YOUR INSTRUCTIONS
Every line in the records below that holds the word "hand" is to be copied.

DATA
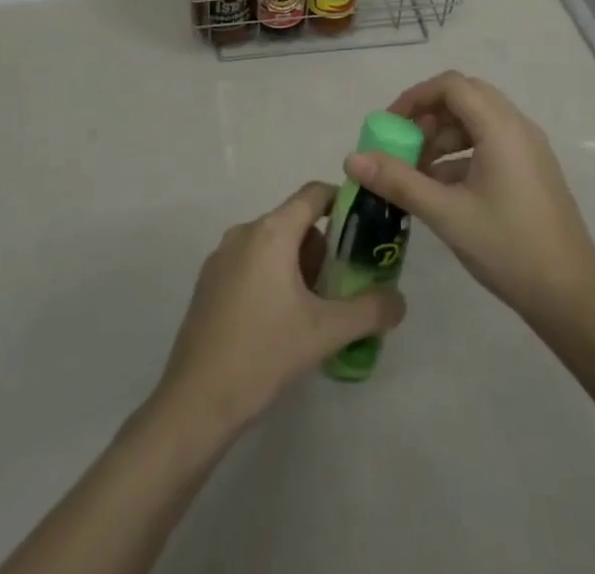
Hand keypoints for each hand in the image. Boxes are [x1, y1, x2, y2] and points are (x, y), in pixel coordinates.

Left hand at [153, 181, 406, 436]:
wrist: (196, 401)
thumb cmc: (264, 354)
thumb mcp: (326, 333)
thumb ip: (369, 311)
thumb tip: (399, 300)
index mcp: (271, 232)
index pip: (314, 194)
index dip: (343, 201)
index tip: (366, 226)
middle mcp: (244, 232)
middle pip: (294, 221)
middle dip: (323, 247)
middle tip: (343, 285)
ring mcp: (221, 256)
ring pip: (272, 243)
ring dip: (298, 264)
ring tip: (315, 310)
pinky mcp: (208, 282)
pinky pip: (251, 262)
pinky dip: (272, 276)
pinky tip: (279, 322)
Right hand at [345, 71, 594, 332]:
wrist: (573, 299)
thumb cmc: (508, 248)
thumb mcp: (446, 214)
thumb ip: (398, 181)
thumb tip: (352, 159)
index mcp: (501, 127)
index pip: (452, 85)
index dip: (416, 97)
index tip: (390, 125)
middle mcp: (518, 127)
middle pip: (465, 97)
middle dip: (429, 115)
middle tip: (403, 144)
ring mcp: (529, 149)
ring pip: (478, 121)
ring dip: (444, 136)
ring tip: (418, 171)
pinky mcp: (533, 170)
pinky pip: (491, 142)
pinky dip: (462, 153)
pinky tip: (443, 189)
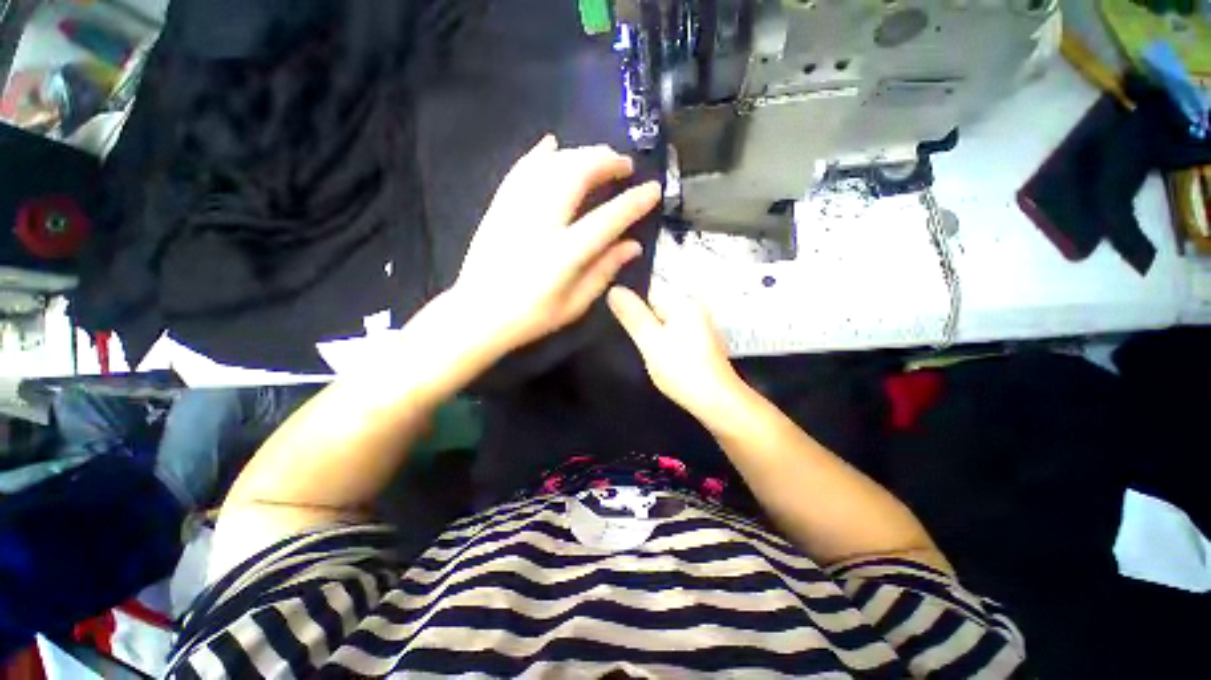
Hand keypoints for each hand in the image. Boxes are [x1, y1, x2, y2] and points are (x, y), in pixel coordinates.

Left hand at [451, 135, 660, 354]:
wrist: (477, 314)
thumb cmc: (530, 317)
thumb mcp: (575, 304)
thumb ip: (604, 271)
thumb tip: (633, 246)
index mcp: (563, 254)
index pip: (607, 219)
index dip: (633, 202)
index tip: (653, 189)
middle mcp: (540, 223)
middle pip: (576, 175)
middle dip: (606, 162)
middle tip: (624, 166)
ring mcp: (515, 210)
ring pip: (550, 165)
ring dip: (579, 154)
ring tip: (599, 157)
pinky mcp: (498, 206)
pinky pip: (521, 169)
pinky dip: (539, 154)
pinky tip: (552, 144)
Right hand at [607, 286, 744, 418]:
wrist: (718, 403)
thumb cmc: (685, 371)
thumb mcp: (652, 342)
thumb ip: (633, 316)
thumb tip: (614, 289)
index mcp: (684, 303)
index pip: (648, 290)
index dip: (630, 305)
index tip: (618, 320)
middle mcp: (693, 309)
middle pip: (655, 306)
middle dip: (639, 319)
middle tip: (625, 336)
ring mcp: (696, 326)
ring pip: (661, 322)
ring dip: (649, 332)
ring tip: (640, 348)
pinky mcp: (696, 342)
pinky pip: (670, 334)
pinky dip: (660, 342)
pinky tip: (655, 355)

SOLUTION BELOW
Hand keypoints for each hand in the image. Boxes are [x1, y1, x2, y2] and points are (x, y), in pixel coordinates.
Left hand at [153, 181, 406, 436]:
Right hand at [345, 71, 594, 332]:
Hand keypoints for each hand in the image. Boxes are [x1, y1, x2, y2] and points are (x, y), in pixel coordinates.
Left hand at [451, 135, 660, 354]:
Right hand at [607, 286, 744, 418]:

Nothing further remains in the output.